━━ Extracted information

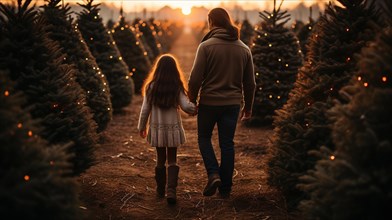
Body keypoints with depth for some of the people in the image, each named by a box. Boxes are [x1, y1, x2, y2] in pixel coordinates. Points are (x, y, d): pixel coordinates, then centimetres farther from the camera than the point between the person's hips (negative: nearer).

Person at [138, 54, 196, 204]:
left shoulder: (151, 87, -6)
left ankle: (160, 190, 25)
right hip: (173, 128, -1)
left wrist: (141, 127, 10)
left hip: (157, 128, 1)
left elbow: (145, 109, -2)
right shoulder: (177, 88, -8)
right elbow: (186, 106, -12)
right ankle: (171, 190, -9)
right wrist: (196, 108, 9)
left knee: (160, 159, 15)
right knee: (172, 160, 8)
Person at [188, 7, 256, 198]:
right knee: (227, 143, 10)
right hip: (232, 103, 3)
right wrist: (248, 106, 19)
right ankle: (225, 188, 14)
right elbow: (250, 82, 9)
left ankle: (213, 174, -4)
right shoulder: (244, 49, 5)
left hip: (209, 102, -3)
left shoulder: (206, 46, -10)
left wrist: (192, 100, 1)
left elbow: (195, 78, -13)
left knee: (204, 137, 16)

━━━━

> **Problem requirements**:
Restate, line by line and word for word, everything from the top of the material through the line that contains "right shoulder: (177, 88, -8)". Leave pictures out.

> **Exercise answer**:
Body keypoints with depth for some of the people in the image, each named by a box. Boxes are [x1, y1, x2, y2] in pixel coordinates. Points are (x, y, d): pixel coordinates, then centimetres farther from the camera than the point between the person's hips (negative: nearer).

Person at [138, 54, 196, 204]:
left shoulder: (151, 87, -6)
left ankle: (160, 190, 25)
right hip: (173, 128, -1)
left wrist: (141, 127, 10)
left hip: (157, 128, 1)
left elbow: (145, 109, -2)
right shoulder: (177, 88, -8)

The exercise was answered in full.